Video, video, video... am i the only one who's more interested in photography than video lately? ???


----------



## Dave (Oct 13, 2011)

Well... sounds kind of boring for a guy like me, waiting for new SLRs...

I hope the Hollywood event will bring something new and not just an announcement like "_Hey we have a new shop for you film making people_"...

regards, Dave


----------



## WoodyWindy (Oct 13, 2011)

Although I may never use this facility, it certainly seems to be a worth-while move for Canon, and worthy of the hype they're giving it.

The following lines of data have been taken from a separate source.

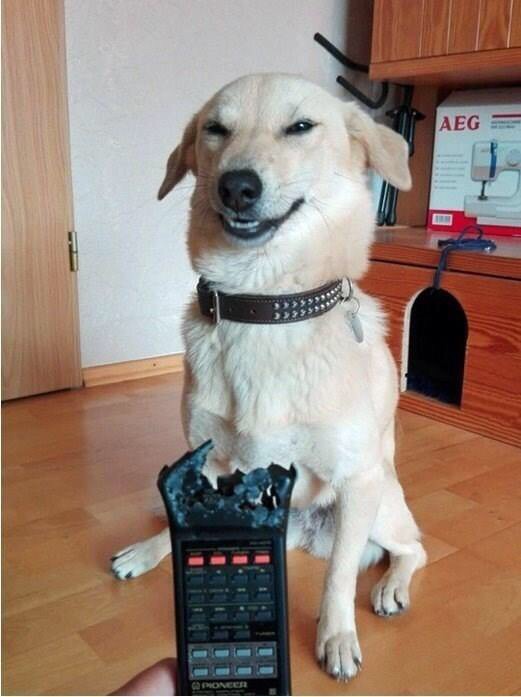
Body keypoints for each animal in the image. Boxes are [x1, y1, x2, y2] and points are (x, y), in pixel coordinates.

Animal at [111, 73, 426, 681]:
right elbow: (189, 524)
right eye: (215, 129)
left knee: (411, 549)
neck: (265, 306)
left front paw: (336, 637)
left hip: (380, 503)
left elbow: (337, 579)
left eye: (300, 126)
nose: (237, 187)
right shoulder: (209, 461)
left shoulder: (357, 479)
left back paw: (391, 588)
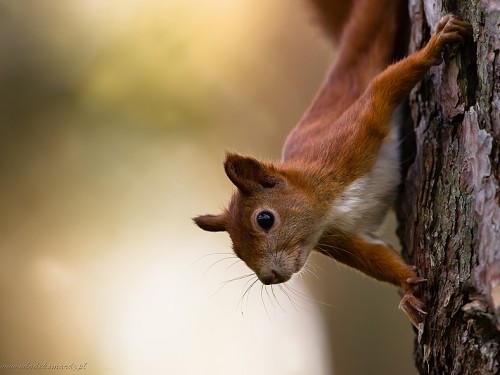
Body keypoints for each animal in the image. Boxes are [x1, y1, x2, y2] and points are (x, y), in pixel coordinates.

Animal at [191, 0, 468, 328]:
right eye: (235, 250)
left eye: (265, 219)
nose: (269, 277)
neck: (328, 204)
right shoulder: (341, 236)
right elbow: (377, 258)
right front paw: (409, 289)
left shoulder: (347, 139)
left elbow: (381, 88)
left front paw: (433, 48)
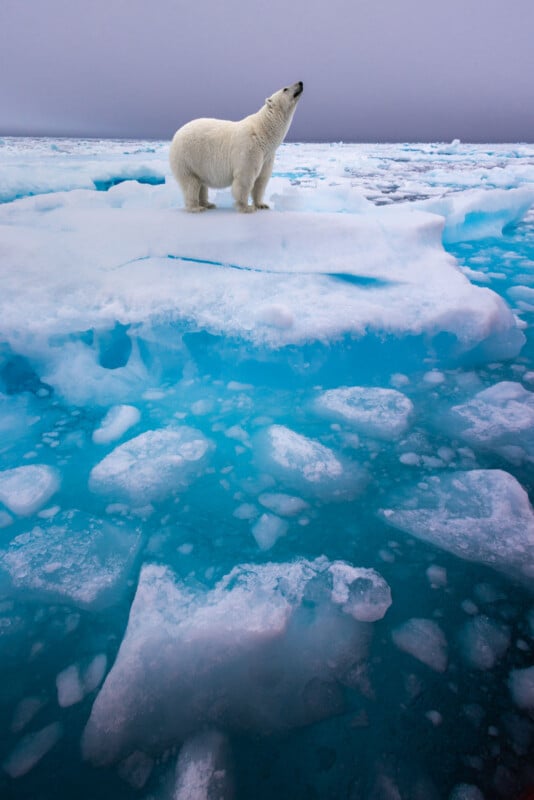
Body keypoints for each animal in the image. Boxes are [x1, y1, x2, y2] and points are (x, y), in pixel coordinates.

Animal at [169, 81, 303, 213]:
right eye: (285, 88)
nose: (300, 83)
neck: (263, 132)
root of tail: (176, 134)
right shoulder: (249, 149)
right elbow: (245, 178)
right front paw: (246, 207)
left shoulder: (267, 156)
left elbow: (261, 180)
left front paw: (261, 205)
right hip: (187, 158)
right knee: (191, 183)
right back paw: (196, 207)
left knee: (201, 184)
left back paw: (208, 204)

1. Canon can always use the capacity of another repair facility.
2. I can see the Hollywood types really appreciating having this in their back yard, when any kind of delay in production of a motion picture can cost tens of thousands (if not hundreds of thousands) of dollars per day.
3. Having some R&D juice on this side of the Pacific can't hurt! 

- Woody -


----------



## dstppy (Oct 13, 2011)

Honestly, I think this can only be a good thing. 

1) The 'Hollywood announcement' *HAS* (would be silly if not) to be a really pro video camera, expensive by our standards but probably a bargain for the pros, if this isn't all hype.
2) Video isn't *THAT* far from Photo . . . by that I mean if Canon can make better profit margins like with rebels, it's only going to give them a better ability to offer competitive pricing in the DSLR market -- if not some component overlap, at least from a cash-on-hand standpoint.
3) We know the DSLRs are coming, just not when . . . even if it's late 2012, early 2013, they will be here . . .

Then again, Oliver Stone could be making a gritty documentary on the contentious story behind the making of the calculator mouse and now all the big stars want one but can't figure out how to use one


----------



## Jedifarce (Oct 13, 2011)

If Canon's really serious about this sort of thing, why don't they instead put out cinema lenses to compete against Zeiss CP 2's or cooke lenses?


----------